(Saved entries)
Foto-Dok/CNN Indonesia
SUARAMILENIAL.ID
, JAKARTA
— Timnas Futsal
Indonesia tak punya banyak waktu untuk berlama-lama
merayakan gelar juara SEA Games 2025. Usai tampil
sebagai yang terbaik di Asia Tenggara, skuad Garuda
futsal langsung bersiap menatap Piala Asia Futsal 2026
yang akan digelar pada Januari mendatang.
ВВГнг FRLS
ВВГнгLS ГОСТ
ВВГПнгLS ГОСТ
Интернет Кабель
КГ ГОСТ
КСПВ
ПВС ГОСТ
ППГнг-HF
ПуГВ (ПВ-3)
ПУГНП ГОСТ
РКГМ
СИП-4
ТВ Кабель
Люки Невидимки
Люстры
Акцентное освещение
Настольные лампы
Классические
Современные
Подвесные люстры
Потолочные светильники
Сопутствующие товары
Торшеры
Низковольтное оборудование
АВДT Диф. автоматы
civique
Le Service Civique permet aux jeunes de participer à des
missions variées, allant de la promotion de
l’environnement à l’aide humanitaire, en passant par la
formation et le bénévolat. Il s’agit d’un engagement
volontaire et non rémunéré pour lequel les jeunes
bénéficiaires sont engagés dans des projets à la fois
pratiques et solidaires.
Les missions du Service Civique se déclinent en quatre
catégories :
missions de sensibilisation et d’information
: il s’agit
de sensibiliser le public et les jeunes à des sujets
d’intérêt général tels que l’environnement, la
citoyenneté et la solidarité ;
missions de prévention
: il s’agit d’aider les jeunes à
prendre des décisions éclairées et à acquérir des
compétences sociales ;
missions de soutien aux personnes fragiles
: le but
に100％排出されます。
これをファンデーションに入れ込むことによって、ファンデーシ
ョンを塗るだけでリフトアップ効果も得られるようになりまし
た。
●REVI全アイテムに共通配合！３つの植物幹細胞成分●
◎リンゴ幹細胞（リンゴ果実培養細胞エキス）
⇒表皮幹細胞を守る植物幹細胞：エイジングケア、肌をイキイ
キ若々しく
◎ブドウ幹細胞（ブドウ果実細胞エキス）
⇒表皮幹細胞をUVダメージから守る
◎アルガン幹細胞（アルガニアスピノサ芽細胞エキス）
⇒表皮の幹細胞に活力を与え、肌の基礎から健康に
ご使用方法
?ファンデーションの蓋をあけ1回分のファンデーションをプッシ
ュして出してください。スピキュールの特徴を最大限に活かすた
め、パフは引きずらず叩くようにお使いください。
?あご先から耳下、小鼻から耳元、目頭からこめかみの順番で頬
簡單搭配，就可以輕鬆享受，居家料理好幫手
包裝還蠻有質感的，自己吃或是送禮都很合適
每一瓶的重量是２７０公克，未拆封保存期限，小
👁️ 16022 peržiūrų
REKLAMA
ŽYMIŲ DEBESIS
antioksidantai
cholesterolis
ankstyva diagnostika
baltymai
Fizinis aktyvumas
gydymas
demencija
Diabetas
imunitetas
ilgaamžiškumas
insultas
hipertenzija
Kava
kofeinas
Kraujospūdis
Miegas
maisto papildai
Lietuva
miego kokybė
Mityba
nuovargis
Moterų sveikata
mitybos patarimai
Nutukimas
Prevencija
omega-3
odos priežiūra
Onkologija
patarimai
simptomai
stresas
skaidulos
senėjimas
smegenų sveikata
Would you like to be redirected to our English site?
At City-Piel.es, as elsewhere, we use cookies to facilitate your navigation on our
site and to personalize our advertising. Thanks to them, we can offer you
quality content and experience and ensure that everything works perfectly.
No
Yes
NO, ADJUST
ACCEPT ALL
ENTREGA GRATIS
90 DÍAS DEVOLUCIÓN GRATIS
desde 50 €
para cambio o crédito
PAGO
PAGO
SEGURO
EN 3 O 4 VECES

**EXERCISE INSTRUCTIONS**
Line by line, set the records above down again exactly.

**SOLUTION**
Foto-Dok/CNN Indonesia
SUARAMILENIAL.ID
, JAKARTA
— Timnas Futsal
Indonesia tak punya banyak waktu untuk berlama-lama
merayakan gelar juara SEA Games 2025. Usai tampil
sebagai yang terbaik di Asia Tenggara, skuad Garuda
futsal langsung bersiap menatap Piala Asia Futsal 2026
yang akan digelar pada Januari mendatang.
ВВГнг FRLS
ВВГнгLS ГОСТ
ВВГПнгLS ГОСТ
Интернет Кабель
КГ ГОСТ
КСПВ
ПВС ГОСТ
ППГнг-HF
ПуГВ (ПВ-3)
ПУГНП ГОСТ
РКГМ
СИП-4
ТВ Кабель
Люки Невидимки
Люстры
Акцентное освещение
Настольные лампы
Классические
Современные
Подвесные люстры
Потолочные светильники
Сопутствующие товары
Торшеры
Низковольтное оборудование
АВДT Диф. автоматы
civique
Le Service Civique permet aux jeunes de participer à des
missions variées, allant de la promotion de
l’environnement à l’aide humanitaire, en passant par la
formation et le bénévolat. Il s’agit d’un engagement
volontaire et non rémunéré pour lequel les jeunes
bénéficiaires sont engagés dans des projets à la fois
pratiques et solidaires.
Les missions du Service Civique se déclinent en quatre
catégories :
missions de sensibilisation et d’information
: il s’agit
de sensibiliser le public et les jeunes à des sujets
d’intérêt général tels que l’environnement, la
citoyenneté et la solidarité ;
missions de prévention
: il s’agit d’aider les jeunes à
prendre des décisions éclairées et à acquérir des
compétences sociales ;
missions de soutien aux personnes fragiles
: le but
に100％排出されます。
これをファンデーションに入れ込むことによって、ファンデーシ
ョンを塗るだけでリフトアップ効果も得られるようになりまし
た。
●REVI全アイテムに共通配合！３つの植物幹細胞成分●
◎リンゴ幹細胞（リンゴ果実培養細胞エキス）
⇒表皮幹細胞を守る植物幹細胞：エイジングケア、肌をイキイ
キ若々しく
◎ブドウ幹細胞（ブドウ果実細胞エキス）
⇒表皮幹細胞をUVダメージから守る
◎アルガン幹細胞（アルガニアスピノサ芽細胞エキス）
⇒表皮の幹細胞に活力を与え、肌の基礎から健康に
ご使用方法
?ファンデーションの蓋をあけ1回分のファンデーションをプッシ
ュして出してください。スピキュールの特徴を最大限に活かすた
め、パフは引きずらず叩くようにお使いください。
?あご先から耳下、小鼻から耳元、目頭からこめかみの順番で頬
簡單搭配，就可以輕鬆享受，居家料理好幫手
包裝還蠻有質感的，自己吃或是送禮都很合適
每一瓶的重量是２７０公克，未拆封保存期限，小
👁️ 16022 peržiūrų
REKLAMA
ŽYMIŲ DEBESIS
antioksidantai
cholesterolis
ankstyva diagnostika
baltymai
Fizinis aktyvumas
gydymas
demencija
Diabetas
imunitetas
ilgaamžiškumas
insultas
hipertenzija
Kava
kofeinas
Kraujospūdis
Miegas
maisto papildai
Lietuva
miego kokybė
Mityba
nuovargis
Moterų sveikata
mitybos patarimai
Nutukimas
Prevencija
omega-3
odos priežiūra
Onkologija
patarimai
simptomai
stresas
skaidulos
senėjimas
smegenų sveikata
Would you like to be redirected to our English site?
At City-Piel.es, as elsewhere, we use cookies to facilitate your navigation on our
site and to personalize our advertising. Thanks to them, we can offer you
quality content and experience and ensure that everything works perfectly.
No
Yes
NO, ADJUST
ACCEPT ALL
ENTREGA GRATIS
90 DÍAS DEVOLUCIÓN GRATIS
desde 50 €
para cambio o crédito
PAGO
PAGO
SEGURO
EN 3 O 4 VECES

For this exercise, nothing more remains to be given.